In listening to McMaster, I was reminded that the human mind imputes a rationale on past experience that is convincing but that is not necessarily correct. If you put people to the task of predicting a sequence which (unknown to them) is being produced by a random number generator, they will impute a chain of purposeful reasoning to rationalize the past sequence. Of course the opponents in Iraq have motives, but they may not be the motives that we impute to them subsequently. The post hoc interpretation of history is unscientific in that it can not be effectively tested and falsified. Only further experience, information and/or analysis can prove an interpretation of the past to be incorrect. Col. McMaster is obviously brilliant and articulate, which makes it all the easier to believe his analysis, but that analysis may of course still be incorrect.

Paul Bremmer too is a brilliant and articulate man. I think he is honest in his belief in the successes of his efforts in Iraq, and I also think that many of his decisions had very unfortunate results. He too is seeking to put a rational explanation of the past experience in Iraq, and his analysis must be affected by biases, of the kinds he shares with all people. He went to Iraq with a strong ideological position which had made him successful in his earlier career, and committed more of his personal capital to Iraq than any but a very small number of Americans. How could he not interpret his experience in terms of that ideology and commitment?

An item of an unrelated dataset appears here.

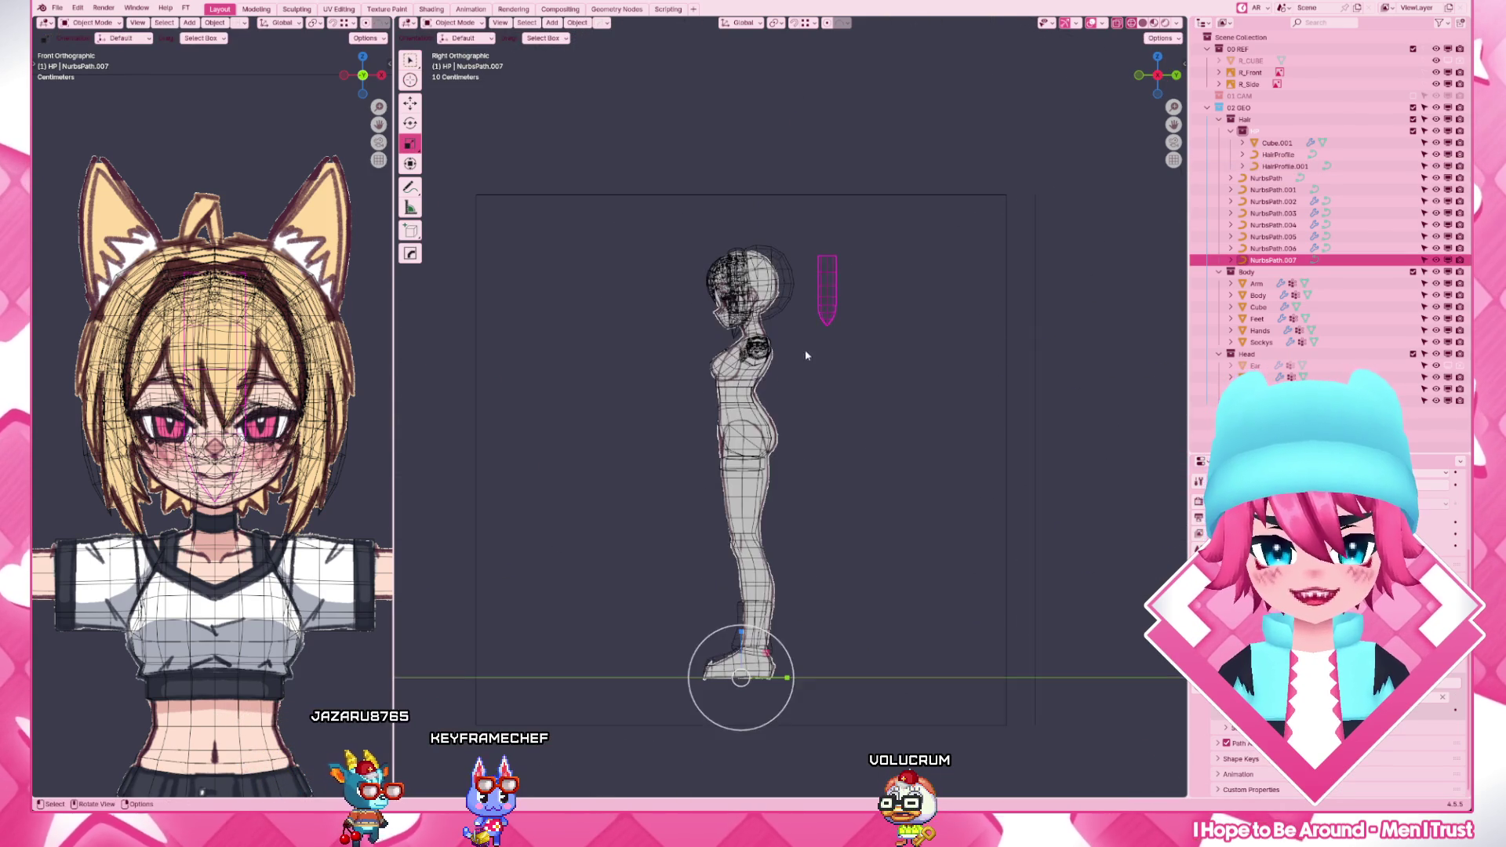
key(Tab)
scroll(943, 315, up, 3)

We have little choice but to try to understand the past and project its meaning as we plan for the future. To do justice to Col. McMaster, I think he understands that projection of past trends is always subject to new departures from those trends, and that while one tries one's best to understand the situation, one must always acknowledge that one's understanding may be inadequate and try to be prepared for the unexpected.

Of course, in criticism of the reconstruction of the past by others in light of our own reconstruction of the past, we must realize that we too are subject to the same kinds of biases and uncertainties in our own reconstruction, and indeed Bremmer and McMaster are men to be credited with insight and experience who have spent a huge amount of time thinking about Iraq.

There is a reason that the scientific method depends on falsifiable hypotheses, the collection of experimental evidence to test hypotheses, replication of results, peer review of the experimental process and of the analysis of results, and considerable effort to assure that the interpretation of the data does not extend too far into the hypothetical. Scientists are fortunate that they do not do their experiments with an opponent seeking to lead them astray and to assure that the results of future experiments do not replicate those of past experiments.